FILE PHOTO: Fenway Park, with no games for Major League Baseball’s Boston Red Sox, is opened for an event to honor Emergency Medical Technicians (EMTs) amid the coronavirus disease (COVID-19) outbreak in Boston, Massachusetts, U.S., May 20, 2020. REUTERS/Brian Snyder
Major League Baseball is expected to present an economics proposal to the players association on Tuesday, according to multiple reports, with a potential 82-game season hanging in the balance.
While reports have indicated owners prefer a 50-50 split of 2020 season revenue, the players appear to be in favor of earning a prorated salary based on games played.
Players such Blake Snell of the Tampa Bay Rays, Nolan Arenado of the Colorado Rockies and Bryce Harper of the Washington Nationals are not in favor of a reduction in pay below what already has been negotiated in existing contracts.

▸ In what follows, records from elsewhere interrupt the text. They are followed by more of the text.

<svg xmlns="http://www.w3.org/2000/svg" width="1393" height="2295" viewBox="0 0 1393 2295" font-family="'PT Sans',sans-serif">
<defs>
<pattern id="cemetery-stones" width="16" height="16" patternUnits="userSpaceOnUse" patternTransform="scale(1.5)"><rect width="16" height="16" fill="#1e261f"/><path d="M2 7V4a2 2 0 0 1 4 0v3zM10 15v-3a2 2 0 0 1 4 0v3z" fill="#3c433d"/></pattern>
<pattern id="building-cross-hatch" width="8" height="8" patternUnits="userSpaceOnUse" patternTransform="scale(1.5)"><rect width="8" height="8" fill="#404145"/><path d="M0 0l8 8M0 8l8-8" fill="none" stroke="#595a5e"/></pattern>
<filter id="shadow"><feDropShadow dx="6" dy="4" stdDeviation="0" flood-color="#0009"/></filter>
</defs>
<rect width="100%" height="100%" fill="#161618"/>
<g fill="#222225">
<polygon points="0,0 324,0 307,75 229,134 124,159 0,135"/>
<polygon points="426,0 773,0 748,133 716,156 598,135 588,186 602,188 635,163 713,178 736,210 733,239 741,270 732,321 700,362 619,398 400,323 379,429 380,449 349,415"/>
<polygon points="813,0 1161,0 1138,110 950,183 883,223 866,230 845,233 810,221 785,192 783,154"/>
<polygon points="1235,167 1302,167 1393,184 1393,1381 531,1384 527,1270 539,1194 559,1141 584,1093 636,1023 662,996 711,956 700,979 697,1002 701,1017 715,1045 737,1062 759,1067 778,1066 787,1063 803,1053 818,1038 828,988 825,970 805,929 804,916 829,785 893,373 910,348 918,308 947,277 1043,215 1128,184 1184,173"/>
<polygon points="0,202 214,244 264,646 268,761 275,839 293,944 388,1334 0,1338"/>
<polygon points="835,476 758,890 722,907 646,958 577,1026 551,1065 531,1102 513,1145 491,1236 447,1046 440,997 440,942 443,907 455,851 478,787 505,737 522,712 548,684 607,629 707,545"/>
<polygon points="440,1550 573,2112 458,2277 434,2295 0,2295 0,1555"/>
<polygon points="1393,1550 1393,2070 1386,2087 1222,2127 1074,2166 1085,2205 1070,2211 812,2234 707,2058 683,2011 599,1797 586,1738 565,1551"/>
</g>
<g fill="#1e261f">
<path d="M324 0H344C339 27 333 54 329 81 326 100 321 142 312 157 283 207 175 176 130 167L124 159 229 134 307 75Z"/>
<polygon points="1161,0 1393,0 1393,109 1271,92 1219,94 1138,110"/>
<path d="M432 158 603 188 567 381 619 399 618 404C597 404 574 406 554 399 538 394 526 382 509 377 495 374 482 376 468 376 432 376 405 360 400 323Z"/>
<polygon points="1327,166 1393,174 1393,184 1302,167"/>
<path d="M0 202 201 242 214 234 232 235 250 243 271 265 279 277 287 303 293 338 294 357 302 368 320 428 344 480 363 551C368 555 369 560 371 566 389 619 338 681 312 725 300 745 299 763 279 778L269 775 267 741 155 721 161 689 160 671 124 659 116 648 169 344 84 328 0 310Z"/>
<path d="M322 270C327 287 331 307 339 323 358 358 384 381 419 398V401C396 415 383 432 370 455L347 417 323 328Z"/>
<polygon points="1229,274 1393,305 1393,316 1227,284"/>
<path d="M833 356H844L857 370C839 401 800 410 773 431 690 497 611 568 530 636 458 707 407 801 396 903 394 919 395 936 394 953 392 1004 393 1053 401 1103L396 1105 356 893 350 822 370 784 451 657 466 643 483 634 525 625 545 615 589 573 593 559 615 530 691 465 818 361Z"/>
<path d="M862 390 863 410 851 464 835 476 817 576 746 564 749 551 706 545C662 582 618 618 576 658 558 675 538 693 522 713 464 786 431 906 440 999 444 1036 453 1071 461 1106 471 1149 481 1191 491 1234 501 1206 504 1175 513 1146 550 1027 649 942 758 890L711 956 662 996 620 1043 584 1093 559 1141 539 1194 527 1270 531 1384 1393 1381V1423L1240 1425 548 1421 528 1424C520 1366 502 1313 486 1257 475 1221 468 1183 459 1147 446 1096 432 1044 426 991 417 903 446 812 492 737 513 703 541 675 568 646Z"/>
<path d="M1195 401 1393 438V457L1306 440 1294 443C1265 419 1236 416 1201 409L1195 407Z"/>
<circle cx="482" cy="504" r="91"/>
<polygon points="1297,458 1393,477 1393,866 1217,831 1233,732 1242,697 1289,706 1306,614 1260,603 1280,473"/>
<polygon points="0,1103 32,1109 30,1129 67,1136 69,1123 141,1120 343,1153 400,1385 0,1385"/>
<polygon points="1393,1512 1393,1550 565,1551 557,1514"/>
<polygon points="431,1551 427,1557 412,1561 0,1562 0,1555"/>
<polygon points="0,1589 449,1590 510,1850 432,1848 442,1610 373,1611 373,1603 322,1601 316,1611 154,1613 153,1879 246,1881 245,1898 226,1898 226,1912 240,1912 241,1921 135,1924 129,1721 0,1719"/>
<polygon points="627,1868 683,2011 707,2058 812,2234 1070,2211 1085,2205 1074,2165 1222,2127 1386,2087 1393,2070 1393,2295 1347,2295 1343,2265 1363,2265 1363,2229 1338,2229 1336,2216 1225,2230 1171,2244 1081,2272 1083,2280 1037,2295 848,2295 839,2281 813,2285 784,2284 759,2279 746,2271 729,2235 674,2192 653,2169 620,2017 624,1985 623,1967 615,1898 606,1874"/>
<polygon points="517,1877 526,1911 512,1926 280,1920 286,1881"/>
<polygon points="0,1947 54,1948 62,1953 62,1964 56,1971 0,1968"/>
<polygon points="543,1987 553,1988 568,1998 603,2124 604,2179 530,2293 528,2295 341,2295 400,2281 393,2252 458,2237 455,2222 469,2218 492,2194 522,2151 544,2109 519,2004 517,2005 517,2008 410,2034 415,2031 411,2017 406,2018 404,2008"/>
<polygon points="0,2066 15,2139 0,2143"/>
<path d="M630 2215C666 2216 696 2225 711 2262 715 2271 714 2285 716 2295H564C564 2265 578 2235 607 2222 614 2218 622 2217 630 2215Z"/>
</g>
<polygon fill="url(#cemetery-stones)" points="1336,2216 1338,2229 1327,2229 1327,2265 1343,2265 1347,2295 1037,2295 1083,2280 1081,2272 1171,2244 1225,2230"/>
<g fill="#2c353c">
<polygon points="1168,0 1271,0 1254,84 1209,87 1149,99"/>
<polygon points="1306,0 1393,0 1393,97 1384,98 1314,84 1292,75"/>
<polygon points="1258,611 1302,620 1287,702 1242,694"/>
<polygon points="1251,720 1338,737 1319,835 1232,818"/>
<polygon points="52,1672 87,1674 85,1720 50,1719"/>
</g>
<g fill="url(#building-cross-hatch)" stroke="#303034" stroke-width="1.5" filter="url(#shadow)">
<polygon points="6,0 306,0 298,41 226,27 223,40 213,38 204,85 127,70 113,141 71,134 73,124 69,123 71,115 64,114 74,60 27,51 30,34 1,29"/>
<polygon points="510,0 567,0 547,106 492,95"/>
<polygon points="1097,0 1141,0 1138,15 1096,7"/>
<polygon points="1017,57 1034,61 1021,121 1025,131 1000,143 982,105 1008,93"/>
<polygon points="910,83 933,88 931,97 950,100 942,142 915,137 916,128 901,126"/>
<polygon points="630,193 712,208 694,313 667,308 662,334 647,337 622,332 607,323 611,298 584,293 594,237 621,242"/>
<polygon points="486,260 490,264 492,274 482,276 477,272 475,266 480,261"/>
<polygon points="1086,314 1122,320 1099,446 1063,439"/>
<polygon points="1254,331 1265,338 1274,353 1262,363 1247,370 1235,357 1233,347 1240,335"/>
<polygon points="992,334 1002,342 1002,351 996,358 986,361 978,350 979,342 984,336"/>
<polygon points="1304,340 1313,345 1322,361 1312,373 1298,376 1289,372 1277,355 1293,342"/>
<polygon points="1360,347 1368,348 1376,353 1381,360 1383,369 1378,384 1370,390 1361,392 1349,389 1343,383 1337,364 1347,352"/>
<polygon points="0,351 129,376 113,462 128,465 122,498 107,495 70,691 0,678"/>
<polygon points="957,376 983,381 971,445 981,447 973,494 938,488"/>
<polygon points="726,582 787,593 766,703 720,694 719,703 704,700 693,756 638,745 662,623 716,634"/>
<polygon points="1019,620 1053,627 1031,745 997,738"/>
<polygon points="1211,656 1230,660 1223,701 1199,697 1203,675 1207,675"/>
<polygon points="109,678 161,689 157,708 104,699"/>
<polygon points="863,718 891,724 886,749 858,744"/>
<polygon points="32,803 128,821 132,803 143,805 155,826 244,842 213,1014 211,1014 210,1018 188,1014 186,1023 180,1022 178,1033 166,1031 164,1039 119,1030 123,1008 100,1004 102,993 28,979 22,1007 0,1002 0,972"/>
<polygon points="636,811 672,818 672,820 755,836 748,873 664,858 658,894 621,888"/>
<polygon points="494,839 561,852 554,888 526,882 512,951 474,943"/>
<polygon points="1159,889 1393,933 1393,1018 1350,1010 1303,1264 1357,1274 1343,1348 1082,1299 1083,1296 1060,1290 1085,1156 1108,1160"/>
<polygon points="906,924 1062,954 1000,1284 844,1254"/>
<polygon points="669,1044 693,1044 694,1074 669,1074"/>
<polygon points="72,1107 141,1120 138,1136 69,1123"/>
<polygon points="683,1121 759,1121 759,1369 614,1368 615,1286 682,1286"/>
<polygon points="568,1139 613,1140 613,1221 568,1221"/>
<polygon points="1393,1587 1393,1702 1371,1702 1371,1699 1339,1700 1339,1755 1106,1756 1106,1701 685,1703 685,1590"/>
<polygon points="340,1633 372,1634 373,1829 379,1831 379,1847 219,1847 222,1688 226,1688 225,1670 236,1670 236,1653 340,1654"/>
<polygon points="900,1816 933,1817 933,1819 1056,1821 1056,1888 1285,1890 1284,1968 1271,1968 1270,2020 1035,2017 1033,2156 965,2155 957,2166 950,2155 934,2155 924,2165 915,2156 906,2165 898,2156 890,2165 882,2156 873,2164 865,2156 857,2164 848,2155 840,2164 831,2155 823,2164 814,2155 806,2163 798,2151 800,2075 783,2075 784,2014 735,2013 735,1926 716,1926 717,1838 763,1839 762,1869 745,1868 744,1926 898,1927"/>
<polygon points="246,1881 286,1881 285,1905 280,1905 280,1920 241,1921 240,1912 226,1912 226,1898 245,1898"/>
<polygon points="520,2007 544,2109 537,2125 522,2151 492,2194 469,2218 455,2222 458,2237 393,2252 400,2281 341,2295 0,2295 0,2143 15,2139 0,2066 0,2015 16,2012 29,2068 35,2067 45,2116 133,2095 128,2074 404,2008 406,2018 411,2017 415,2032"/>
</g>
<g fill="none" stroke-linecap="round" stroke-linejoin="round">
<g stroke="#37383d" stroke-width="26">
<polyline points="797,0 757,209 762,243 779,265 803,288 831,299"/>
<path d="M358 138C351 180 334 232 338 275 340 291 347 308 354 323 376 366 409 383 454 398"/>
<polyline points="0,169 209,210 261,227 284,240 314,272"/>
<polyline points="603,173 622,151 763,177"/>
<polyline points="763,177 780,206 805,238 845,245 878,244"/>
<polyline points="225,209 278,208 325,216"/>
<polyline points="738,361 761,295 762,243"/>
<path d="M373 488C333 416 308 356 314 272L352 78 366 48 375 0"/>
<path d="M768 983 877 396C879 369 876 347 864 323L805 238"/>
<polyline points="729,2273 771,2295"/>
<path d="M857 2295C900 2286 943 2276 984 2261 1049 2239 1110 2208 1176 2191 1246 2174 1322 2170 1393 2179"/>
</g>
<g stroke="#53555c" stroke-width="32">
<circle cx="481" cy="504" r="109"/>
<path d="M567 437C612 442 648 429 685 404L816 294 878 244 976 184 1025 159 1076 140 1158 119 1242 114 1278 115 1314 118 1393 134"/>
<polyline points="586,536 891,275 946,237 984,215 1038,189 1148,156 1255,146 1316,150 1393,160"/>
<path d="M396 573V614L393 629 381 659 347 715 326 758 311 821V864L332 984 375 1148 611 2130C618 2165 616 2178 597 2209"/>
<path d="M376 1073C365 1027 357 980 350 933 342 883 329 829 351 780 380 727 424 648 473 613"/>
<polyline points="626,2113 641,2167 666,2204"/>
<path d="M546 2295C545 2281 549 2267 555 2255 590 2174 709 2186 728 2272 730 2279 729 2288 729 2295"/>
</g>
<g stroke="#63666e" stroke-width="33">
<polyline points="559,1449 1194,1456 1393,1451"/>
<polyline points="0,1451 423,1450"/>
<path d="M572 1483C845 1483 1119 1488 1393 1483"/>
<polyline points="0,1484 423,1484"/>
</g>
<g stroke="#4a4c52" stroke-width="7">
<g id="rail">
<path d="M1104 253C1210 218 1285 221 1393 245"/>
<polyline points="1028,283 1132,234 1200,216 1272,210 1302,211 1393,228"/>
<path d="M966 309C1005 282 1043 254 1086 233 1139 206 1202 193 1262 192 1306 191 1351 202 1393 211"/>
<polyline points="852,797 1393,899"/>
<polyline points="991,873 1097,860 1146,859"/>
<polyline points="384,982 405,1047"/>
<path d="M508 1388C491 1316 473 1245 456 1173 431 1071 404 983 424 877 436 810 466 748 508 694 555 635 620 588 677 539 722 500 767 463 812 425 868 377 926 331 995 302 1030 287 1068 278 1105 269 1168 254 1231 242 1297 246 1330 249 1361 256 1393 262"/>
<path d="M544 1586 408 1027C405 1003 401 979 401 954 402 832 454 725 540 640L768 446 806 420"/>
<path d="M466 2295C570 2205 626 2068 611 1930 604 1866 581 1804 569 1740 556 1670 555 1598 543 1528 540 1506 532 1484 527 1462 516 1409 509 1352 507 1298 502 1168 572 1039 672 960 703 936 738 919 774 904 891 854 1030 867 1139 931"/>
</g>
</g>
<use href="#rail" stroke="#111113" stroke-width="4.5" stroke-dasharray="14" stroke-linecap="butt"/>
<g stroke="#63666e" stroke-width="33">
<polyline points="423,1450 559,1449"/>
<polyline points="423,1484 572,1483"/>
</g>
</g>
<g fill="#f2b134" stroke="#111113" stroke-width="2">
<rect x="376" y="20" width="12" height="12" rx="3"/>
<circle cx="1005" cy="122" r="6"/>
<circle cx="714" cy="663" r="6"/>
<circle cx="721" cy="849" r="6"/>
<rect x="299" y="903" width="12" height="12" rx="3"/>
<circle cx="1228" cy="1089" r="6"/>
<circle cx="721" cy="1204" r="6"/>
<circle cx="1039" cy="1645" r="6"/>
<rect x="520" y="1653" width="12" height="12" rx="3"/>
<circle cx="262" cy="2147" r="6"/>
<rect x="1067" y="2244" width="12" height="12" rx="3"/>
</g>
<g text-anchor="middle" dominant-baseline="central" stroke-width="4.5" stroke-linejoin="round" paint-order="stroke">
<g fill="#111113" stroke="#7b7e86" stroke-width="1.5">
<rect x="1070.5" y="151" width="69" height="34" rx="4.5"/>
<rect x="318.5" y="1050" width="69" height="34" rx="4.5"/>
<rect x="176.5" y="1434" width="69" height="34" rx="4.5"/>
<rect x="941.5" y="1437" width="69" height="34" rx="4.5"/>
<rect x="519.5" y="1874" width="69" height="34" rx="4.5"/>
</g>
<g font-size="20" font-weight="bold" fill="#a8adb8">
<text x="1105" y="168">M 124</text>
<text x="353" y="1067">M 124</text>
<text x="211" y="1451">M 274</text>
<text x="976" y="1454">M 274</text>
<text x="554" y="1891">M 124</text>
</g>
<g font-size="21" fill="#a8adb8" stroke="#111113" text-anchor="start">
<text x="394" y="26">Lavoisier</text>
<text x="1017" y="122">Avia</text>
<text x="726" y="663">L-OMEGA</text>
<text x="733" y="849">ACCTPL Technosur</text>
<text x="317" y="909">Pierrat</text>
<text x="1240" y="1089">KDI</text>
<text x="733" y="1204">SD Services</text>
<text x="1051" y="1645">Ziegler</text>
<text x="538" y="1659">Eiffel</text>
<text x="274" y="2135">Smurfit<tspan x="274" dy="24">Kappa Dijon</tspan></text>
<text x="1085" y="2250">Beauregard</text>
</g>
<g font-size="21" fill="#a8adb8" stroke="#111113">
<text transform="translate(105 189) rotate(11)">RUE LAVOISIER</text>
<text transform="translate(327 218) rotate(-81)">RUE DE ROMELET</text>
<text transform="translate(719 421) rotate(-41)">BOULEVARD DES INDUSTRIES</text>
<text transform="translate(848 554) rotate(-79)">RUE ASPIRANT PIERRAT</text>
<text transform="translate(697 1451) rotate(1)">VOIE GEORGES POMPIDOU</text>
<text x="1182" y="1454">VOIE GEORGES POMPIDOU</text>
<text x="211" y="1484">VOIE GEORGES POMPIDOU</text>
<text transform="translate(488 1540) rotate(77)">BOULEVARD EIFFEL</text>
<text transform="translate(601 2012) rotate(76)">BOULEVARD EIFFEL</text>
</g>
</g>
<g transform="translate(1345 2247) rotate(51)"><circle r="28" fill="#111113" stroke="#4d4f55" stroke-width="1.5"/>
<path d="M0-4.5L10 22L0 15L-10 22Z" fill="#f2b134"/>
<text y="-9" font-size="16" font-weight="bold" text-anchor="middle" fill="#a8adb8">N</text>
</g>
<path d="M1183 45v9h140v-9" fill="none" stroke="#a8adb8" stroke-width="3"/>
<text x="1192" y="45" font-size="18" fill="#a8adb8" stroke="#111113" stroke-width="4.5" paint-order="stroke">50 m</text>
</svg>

Without fans in the stands for at least the start of an abbreviated season, revenues for teams are expected to take a hit. Teams could lose upward of $600,000 per home game played this season, according to MLB, based on an Associated Press report.
Reports indicate that MLB could resume spring training in June, possibly with each team working out in its home ballpark in advance of the delayed season. A shortened season would begin in early July and be followed by an expanded playoff field.
MLB delivered a lengthy operations manual to the union on Friday as a unique 2020 season approaches. Among the items detailed were the plans for a coronavirus testing program, a strategy for social distancing and the ban of tobacco, spitting and sunflower seeds.